I have calmed down now…though it took several hours. I’m getting ready to leave to go out to dinner. It’ll be fine. Napoleon will be fine. My mushrooms will be fine. My husband has offered to go to the grocery store tomorrow while I’m doing training, so I can come home and make mushroom soup. He also offered to go out on a walk with me later this evening with Napoleon (if it’s not too cold), otherwise, we’ll play hide ‘n seek with him when we get back. This is a big deal since he doesn’t like taking care of our animals.

… *breathe*… Just try to breathe. I feel a panic attack coming. I’m trying so hard to keep it together. WHY?? I just want to sit in a dark corner and cry…and eat my mushroom soup.

Overwhelmed

It seems the harder I try to make a difference in the dog training world, the more depressed I get. I have so much to learn, it feels like I am drowning in all the knowledge. I think I get ahead of the game by reading a bunch of training books, taking notes, watching seminars, going to social class on Saturday.  Then, I get one little piece of advice from another trainer. One sentence on a dog I have been working on, that’s all it takes. My whole world comes crashing down onto me. I failed…again.
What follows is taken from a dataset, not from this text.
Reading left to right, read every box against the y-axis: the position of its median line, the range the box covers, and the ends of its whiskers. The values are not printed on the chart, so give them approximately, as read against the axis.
I work and learn, and practice, and then execute on others’ dogs, and then I do see improvement within a week or so. More importantly, the client sees it. I’m thanked, and I’m happy with myself. This tiny moment makes me happy. I’m proud of the accomplishment the client and dog have made. And then I explain to another trainer what I have done. And instead of saying, ‘Wow, you made great progress’, they say something like, ‘Well, you should have been progress within a few minutes’. My hopes, dreams, and all the work I have done … crushed. *Poof*. Gone. And I’m back in my place of feeling worthless and unimportant.

After this happens, I’m swallowed again by the darkness and I feel small and the world would be better without me. I’m a waste of resources. There are better trainers out there, why does the world need me? I get myself all worked up feeling this way, usually crying the rest of the day, and feeling like I want to throw up. This makes my husband angry, and usually we end up fighting. I understand he doesn’t want me to pity myself and to ‘get back up on that horse’. It’s not his fault, I know – he just doesn’t like to see me sad. But I’m always sad on the inside. I just wear my happy mask and try to pretend while I am around people.

I JUST WANT TO BE GREAT! And I have always been willing to put in the effort. I study almost every day, I try to network with other trainers, I try to figure out my next steps. I don’t want a miracle, or just to magically become an awesome trainer. I enjoy learning about different techniques and methods, and I want to learn from other trainers. I want to breathe dog training. This is so much fun for me… but I don’t know if I can make it in the real world. It seems every single force there is, is trying to stop me.

Why do I continue? It’s easier to just give up. To just be a follower, don’t even try. I can’t face the rejection. Why?

Because this is what I want. And I want to put in the time and effort to make it. I love doing it, and it gives me a few moments of happiness. Those few moments are enough for me to get up, take the ‘abuse’ as I like to call it. The world is abusing me. . . and I just have to take it. I have no other choice.